Thirteen was another important milestone because, suddenly, practically overnight it seems, I became a teenager. Being a teenager was cool! My sixteenth birthday meant I could take driver’s ed. I felt like I was really moving up in the world. I was sixteen and I had my driver’s license! Of course, I couldn’t drive because I didn’t have a car, and no one was foolish enough to let me drive their car. I wouldn’t drive a car until I turned eighteen and I bought my own car. Eighteen was a very memorable milestone for me, too. I also had to register for the draft, and I was sure I would get drafted and have to go to Viet Nam! So, I enjoyed life as much as possible before I was drafted, even though President Nixon had stopped the draft and no one was getting drafted anymore, but I was convinced that I would somehow get drafted anyway. Nonetheless, I was an adult with voting privileges.

Nineteen was also memorable because that’s when the state of Illinois, in its infinite wisdom, lowered the drinking age to nineteen for beer and wine. Let’s just say that I communed with the spirits on weekends to unwind from the long week of work at the peanut butter factory. When state legislators realized they had made a mistake in lowering the drinking age, they raised it back up to twenty-one again. But not before I turned –Tada! –twenty-one! I take pride in having planned my date of birth so precisely. Twenty-one meant I was an adult for real. Even if I would never get drafted. You would think that there would be no more milestones after twenty-one, but then you would think wrong! As all male drivers under twenty-five know, surviving your own reckless driving habits to live to your twenty-fifth birthday grants you the privilege of seeing your auto insurance drop dramatically.

Then the milestones were no longer significant.
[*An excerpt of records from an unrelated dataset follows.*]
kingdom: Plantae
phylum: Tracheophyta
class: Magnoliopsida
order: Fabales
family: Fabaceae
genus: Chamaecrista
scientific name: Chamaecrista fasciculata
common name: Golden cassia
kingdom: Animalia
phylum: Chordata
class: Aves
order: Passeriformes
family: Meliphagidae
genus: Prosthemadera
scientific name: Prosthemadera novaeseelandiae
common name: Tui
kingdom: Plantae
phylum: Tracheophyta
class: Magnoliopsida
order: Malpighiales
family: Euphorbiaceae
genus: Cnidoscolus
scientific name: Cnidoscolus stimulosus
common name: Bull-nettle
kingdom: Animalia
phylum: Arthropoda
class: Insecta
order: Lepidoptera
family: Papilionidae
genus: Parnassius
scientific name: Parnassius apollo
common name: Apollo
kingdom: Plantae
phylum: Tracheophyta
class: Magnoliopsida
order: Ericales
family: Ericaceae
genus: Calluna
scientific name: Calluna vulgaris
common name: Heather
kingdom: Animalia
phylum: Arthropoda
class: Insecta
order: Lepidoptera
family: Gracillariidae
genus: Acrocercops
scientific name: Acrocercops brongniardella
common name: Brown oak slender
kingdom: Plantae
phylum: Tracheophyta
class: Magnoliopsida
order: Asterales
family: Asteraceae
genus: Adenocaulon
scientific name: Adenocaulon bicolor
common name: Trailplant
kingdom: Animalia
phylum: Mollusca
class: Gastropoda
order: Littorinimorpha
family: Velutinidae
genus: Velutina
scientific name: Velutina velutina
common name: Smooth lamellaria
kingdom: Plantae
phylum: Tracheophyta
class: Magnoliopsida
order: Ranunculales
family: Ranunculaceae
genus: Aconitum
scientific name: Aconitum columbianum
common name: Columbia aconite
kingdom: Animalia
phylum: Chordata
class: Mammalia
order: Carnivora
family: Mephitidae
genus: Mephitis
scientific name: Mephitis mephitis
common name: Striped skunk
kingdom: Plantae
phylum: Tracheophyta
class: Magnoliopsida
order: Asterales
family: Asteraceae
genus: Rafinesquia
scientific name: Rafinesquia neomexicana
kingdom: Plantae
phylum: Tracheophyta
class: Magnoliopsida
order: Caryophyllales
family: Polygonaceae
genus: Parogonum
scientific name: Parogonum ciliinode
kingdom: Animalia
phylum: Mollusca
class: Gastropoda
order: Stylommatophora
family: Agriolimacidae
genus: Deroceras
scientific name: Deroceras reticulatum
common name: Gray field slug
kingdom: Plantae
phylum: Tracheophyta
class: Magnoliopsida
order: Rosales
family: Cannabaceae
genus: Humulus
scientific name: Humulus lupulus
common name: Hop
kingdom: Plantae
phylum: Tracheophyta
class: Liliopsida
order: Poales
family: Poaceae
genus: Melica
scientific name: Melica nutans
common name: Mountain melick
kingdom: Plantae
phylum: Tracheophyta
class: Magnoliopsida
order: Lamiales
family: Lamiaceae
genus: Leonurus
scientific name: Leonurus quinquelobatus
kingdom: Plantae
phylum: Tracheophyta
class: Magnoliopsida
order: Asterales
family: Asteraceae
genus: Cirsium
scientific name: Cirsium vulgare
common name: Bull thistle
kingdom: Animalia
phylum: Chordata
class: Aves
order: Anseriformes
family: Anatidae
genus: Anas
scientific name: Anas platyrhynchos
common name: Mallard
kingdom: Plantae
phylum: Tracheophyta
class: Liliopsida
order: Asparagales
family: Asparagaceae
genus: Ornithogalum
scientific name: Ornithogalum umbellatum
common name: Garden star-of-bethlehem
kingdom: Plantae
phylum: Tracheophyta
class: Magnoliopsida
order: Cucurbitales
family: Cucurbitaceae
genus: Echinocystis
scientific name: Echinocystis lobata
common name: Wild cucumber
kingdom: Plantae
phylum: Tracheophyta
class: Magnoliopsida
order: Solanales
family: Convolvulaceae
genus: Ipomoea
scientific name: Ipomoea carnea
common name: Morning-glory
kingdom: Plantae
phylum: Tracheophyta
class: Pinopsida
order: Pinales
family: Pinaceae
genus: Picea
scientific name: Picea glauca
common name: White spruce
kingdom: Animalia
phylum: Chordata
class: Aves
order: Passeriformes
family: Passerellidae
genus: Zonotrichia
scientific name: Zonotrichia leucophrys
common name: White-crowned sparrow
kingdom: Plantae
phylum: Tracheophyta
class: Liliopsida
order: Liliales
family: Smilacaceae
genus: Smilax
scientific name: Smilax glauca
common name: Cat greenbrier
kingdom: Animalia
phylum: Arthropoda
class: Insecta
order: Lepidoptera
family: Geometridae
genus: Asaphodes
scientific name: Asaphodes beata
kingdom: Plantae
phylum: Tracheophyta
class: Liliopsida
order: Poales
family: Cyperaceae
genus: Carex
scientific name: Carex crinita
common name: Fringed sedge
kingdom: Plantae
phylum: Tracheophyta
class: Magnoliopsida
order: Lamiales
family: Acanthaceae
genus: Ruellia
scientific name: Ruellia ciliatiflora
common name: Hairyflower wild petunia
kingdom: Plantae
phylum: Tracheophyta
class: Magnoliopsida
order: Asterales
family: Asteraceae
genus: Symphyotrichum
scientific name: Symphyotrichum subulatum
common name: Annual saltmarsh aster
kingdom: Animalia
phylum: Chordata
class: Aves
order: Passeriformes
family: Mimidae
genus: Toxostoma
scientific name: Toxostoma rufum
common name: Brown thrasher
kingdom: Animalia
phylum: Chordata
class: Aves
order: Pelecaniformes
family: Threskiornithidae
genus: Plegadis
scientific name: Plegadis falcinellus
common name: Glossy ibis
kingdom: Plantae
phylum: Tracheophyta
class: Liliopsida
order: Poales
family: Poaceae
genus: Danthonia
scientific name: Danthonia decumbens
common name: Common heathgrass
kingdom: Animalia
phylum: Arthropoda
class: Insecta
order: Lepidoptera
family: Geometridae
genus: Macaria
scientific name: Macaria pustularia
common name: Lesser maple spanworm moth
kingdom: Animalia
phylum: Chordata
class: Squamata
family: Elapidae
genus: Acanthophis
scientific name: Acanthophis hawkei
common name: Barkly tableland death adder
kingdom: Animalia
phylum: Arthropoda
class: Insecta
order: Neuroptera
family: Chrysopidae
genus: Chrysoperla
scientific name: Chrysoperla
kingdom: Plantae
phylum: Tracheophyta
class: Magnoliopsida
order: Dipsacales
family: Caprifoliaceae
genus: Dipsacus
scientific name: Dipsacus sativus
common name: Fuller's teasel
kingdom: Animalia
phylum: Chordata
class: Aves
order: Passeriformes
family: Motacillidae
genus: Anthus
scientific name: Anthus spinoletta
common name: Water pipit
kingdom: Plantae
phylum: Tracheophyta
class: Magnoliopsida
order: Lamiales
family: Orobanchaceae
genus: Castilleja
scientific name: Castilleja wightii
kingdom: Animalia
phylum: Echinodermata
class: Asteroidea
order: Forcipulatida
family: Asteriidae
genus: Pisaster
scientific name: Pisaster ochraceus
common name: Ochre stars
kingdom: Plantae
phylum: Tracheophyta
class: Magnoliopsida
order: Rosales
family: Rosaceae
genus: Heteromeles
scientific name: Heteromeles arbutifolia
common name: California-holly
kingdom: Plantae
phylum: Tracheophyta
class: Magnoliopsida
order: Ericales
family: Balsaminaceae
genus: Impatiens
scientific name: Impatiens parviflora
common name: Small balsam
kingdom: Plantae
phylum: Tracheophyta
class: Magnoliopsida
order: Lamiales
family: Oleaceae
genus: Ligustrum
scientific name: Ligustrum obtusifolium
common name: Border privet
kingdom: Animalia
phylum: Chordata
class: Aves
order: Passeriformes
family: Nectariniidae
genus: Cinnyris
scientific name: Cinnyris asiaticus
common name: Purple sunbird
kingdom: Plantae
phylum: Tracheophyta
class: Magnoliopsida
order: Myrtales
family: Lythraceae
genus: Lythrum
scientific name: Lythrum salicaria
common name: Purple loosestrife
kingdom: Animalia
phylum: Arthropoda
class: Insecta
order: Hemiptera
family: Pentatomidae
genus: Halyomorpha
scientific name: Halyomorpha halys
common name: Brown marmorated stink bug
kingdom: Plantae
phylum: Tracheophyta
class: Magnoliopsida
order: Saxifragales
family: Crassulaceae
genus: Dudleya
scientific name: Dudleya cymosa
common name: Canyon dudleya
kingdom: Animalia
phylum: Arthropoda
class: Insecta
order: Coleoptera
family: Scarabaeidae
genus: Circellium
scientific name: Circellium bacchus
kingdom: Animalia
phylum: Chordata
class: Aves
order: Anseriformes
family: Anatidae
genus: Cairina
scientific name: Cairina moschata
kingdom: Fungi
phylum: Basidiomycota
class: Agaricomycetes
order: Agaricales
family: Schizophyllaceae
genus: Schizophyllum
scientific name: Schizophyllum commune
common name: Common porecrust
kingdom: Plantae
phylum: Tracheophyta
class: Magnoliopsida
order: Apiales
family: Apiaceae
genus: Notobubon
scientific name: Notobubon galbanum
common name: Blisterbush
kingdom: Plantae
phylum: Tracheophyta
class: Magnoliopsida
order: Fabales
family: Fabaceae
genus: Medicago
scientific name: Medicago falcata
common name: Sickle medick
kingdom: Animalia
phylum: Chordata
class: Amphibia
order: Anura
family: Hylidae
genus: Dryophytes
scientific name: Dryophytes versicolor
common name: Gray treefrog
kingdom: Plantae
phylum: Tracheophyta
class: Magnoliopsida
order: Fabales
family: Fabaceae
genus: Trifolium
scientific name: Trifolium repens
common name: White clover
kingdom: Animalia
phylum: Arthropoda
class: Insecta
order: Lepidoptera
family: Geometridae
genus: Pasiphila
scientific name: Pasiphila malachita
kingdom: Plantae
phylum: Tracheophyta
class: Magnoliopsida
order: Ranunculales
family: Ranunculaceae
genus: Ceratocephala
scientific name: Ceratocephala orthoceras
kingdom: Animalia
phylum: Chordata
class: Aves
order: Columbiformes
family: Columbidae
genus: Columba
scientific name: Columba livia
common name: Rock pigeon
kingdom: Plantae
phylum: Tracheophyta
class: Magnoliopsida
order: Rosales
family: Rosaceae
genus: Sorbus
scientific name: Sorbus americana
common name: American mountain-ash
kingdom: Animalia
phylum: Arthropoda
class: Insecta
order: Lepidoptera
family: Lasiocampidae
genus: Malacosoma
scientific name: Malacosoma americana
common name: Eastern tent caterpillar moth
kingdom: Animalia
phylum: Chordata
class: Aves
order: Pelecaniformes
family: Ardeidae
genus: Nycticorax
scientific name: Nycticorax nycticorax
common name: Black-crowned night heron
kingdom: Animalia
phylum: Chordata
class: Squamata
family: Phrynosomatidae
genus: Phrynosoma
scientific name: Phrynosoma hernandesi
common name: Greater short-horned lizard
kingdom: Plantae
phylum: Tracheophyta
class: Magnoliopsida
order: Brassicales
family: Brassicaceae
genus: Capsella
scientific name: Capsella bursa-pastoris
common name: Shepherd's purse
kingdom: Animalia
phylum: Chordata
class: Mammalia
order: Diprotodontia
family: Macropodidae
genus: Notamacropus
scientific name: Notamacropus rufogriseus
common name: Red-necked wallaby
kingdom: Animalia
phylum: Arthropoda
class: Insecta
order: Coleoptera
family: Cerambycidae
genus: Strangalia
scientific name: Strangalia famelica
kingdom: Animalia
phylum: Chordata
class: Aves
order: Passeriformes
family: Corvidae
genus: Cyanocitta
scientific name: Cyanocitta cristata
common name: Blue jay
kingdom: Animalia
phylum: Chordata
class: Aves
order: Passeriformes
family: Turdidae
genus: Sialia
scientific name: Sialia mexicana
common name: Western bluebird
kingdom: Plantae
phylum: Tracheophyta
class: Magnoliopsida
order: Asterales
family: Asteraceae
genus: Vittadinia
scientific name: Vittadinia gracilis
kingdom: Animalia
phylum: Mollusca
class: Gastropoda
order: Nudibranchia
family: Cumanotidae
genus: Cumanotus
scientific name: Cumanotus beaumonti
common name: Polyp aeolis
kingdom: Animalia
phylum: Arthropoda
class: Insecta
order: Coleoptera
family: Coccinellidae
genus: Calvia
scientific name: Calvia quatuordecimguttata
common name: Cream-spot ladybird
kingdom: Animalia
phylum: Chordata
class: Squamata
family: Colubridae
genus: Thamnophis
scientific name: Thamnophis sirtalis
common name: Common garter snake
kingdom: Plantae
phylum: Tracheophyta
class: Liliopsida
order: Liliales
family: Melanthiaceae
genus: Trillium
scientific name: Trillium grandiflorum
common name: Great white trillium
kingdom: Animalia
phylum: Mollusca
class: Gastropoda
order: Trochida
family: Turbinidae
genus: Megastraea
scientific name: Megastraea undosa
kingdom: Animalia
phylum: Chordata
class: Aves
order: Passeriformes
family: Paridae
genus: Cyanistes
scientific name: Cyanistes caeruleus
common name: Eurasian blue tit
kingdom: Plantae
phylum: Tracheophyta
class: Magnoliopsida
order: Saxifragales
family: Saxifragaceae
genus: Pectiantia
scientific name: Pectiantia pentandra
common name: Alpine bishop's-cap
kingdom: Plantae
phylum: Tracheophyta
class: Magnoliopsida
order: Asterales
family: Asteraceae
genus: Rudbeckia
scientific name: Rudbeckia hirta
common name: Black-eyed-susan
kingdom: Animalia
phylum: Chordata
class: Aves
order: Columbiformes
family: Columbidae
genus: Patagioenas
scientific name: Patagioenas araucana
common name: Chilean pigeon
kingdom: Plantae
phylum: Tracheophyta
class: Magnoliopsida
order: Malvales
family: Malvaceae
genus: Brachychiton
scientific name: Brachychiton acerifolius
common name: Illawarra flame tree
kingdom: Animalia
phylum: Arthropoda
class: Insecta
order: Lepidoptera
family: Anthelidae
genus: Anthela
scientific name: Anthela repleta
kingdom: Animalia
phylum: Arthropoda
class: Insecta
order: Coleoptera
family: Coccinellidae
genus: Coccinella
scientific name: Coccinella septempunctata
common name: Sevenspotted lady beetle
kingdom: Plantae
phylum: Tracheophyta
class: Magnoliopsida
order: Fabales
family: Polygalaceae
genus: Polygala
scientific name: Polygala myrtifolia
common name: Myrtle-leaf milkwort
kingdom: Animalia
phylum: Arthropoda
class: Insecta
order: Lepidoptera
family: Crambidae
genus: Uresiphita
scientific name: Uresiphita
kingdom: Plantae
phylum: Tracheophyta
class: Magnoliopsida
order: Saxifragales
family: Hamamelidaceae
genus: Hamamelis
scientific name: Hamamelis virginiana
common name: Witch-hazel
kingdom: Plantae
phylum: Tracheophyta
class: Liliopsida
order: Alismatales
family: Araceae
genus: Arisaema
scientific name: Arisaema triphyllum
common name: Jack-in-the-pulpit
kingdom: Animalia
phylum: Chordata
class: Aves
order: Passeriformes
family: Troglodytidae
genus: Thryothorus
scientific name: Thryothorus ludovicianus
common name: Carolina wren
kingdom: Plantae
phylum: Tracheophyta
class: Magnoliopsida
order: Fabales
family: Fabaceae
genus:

Thirty? The big three-oh? Thirty was so anti-climactic after seeing my auto insurance rates drop. Forty? What a yawn! I celebrated by taking a nap. And don’t even ask me about turning fifty. So, stop asking me already. I forgot all about my fiftieth birthday until my sons reminded me that we usually go out for dinner and the movie of my choice for my birthday. Do I know how to celebrate or what?

Now, I hate it when people ask me my age. And not because I’m embarrassed about my age. I enjoy being my age and I never try to appear younger than I really am, but please don’t ask me my age. That involves math. How old am I? Let’s see. This is 2010 minus 1956, the year of my birth. That makes me … Oh, I hate doing math. That’s why I majored in literature! After twenty-one, I stopped keeping track of my age. Age became just a number to me–an unknown variable that I didn’t want to calculate! Why do I need to know my own age anyway? If I go to the liquor store for a bottle of wine and the clerk asks me if I’m old enough to drink, I just hand him or her my driver’s license and say, “You figure it out.” Now that I think of it, why am I still being carded?

My next milestone–and one that I look forward to seeing–is my 100th birthday. Triple digits! I hope you will read my blog entry on that incredibly special occasion!